» Texto do documento:
# # # # # # #

A fé cristã declara que existe um mapa confiável e que este
nos ajuda a nos posicionar em relação às grandes questões da vida. Talvez ele
seja um mapa incompleto, um esboço, mas como diz Paulo, “agora vemos como por
espelho, de modo obscuro” (1Co 13.12). Não vemos o quadro completo, mas vemos
indícios suficientes para ajudar a nos guiar.
Assim, olhemos para os indícios que a própria ciência nos
fornece.
Um primeiro tema bastante tratado no livro é o do princípio
antrópico, a ideia de que diversas constantes físicas fundamentais no universo
são sintonizadas de forma que possibilite a vida na terra. A divergência de pequenos níveis
nessas constantes tornaria a vida na terra impossível.
Um ponto mais à frente, e que se relaciona em como o
cristianismo dá conta de explicar a natureza humana, McGrath comenta sobre a
noção de que o poder corrompe. E aqui é bem interessante sua ênfase, porque
normalmente consideramos que o poder corrompe até mesmo pessoas inocentes e
bem-intencionadas. Entretanto, McGrath, citando um antigo provérbio
anglo-saxão, argumenta que, na verdade, “mostramos como realmente somos quando
podemos fazer o que realmente queremos”. Quando todas as restrições são
removidas, quando não há prestação de contas nem limitações, nós nos
comportamos de acordo com o que achamos que está justificado. Assim, o poder
absoluto permite que nos comportemos como realmente somos. Uma conclusão forte,
mas cuja explicação o cristianismo já possui desde Gênesis: o homem é um ser
caído.

# # # # # # #

» Teste de compreensão:
1. Por favor, reproduza do texto sobre fé e ciência o trecho de "Assim, olhemos para" até "na terra impossível.".
2. Responda com base no texto sobre fé e ciência:
(a) Que referência bíblica acompanha a frase "agora vemos como por espelho, de modo obscuro"?
(b) Segundo o texto, o que afirma o princípio antrópico?
(c) De que origem é o provérbio citado por McGrath?
3. Dê continuidade ao texto sobre fé e ciência a partir da última frase apresentada.
As linhas que vêm em seguida não são necessárias.

# # # # # # #

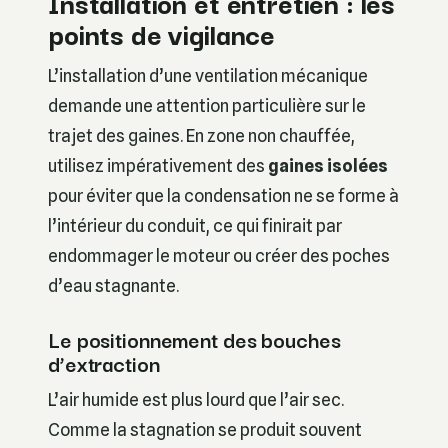
Installation et entretien : les
points de vigilance
L’installation d’une ventilation mécanique
demande une attention particulière sur le
trajet des gaines. En zone non chauffée,
utilisez impérativement des
gaines isolées
pour éviter que la condensation ne se forme à
l’intérieur du conduit, ce qui finirait par
endommager le moteur ou créer des poches
d’eau stagnante.
Le positionnement des bouches
d’extraction
L’air humide est plus lourd que l’air sec.
Comme la stagnation se produit souvent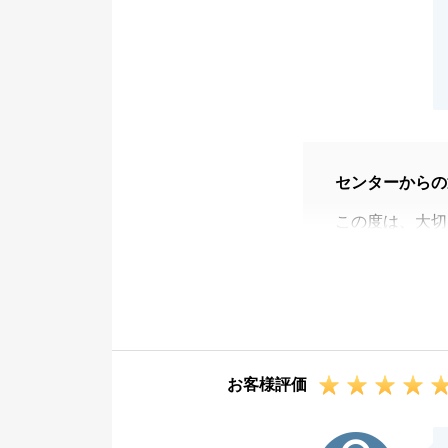
センターからの
この度は、大切
がとうございま
F様のご協力の
た。心より御礼
また不動産の件
さいませ。
お客様評価
今後とも末永く
K様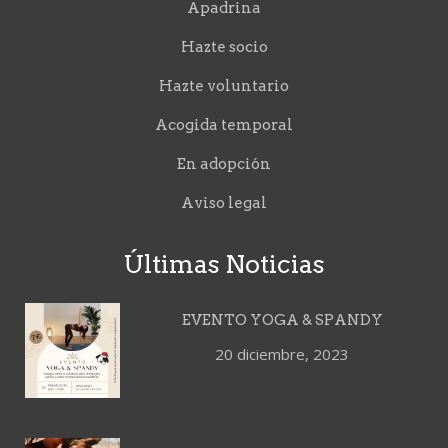
Apadrina
Hazte socio
Hazte voluntario
Acogida temporal
En adopción
Aviso legal
Últimas Noticias
EVENTO YOGA & SPANDY
20 diciembre, 2023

# # # # # # #

» Respostas:
1.
Assim, olhemos para os indícios que a própria ciência nos
fornece.
Um primeiro tema bastante tratado no livro é o do princípio
antrópico, a ideia de que diversas constantes físicas fundamentais no universo
são sintonizadas de forma que possibilite a vida na terra. A divergência de pequenos níveis
nessas constantes tornaria a vida na terra impossível.

2.
(a) 1Co 13.12.
(b) Que diversas constantes físicas fundamentais no universo são sintonizadas de forma que possibilite a vida na terra.
(c) É um antigo provérbio anglo-saxão.

3.
A teologia cristã nos fornece uma lente crítica através da
qual vemos as complexas motivações e os confusos interesses dos seres humanos. Carregamos
a imagem de Deus, contudo somos pecadores. Somos capazes de fazer o bem, da mesma
maneira que somos capazes de praticar o mal.
O autor lembra de um texto escrito por Tolkien em 1931, antes de se tornar famoso pela sua trilogia
“O Senhor dos Anéis”, escreveu sobre uma
visão ingênua da humanidade que leva à utopia política na qual o “progresso”
levaria potencialmente à catástrofe. [1]
Aqui uma passagem do poema:
“Não caminharei com seus macacos progressistas,
Eretos e sábios. Diante deles se abre
O abismo escuro para o qual caminha seu avanço.”
No início de 1930, ninguém ainda conhecia a profundidade da
crueldade que logo seria criada com o surgimento do nazismo e do stalinismo. Mesmo
assim Tolkien viu algo que a maioria dos escritores do
Iluminismo não conseguiu ver: tudo depende do caráter moral dos seres humanos.
Os desenvolvimentos tecnológicos podem ser usados para curar ou para matar.
“Assim, a fé cristã oferece uma lente interpretativa através da qual vemos a natureza humana como ela realmente é. Isso nos ajuda a entender o sentido das coisas, mas também nos ajuda a evitar as avaliações ingênuas dos ideais e das capacidades humanas. O cristianismo, como um médico competente, oferece um diagnóstico da situação humana – não a fim de julgar e depois seguir adiante, mas para identificar o que deve ser feito e mudar a situação. A identificação da doença é o pré-requisito essencial para a cura.” (. P. 141).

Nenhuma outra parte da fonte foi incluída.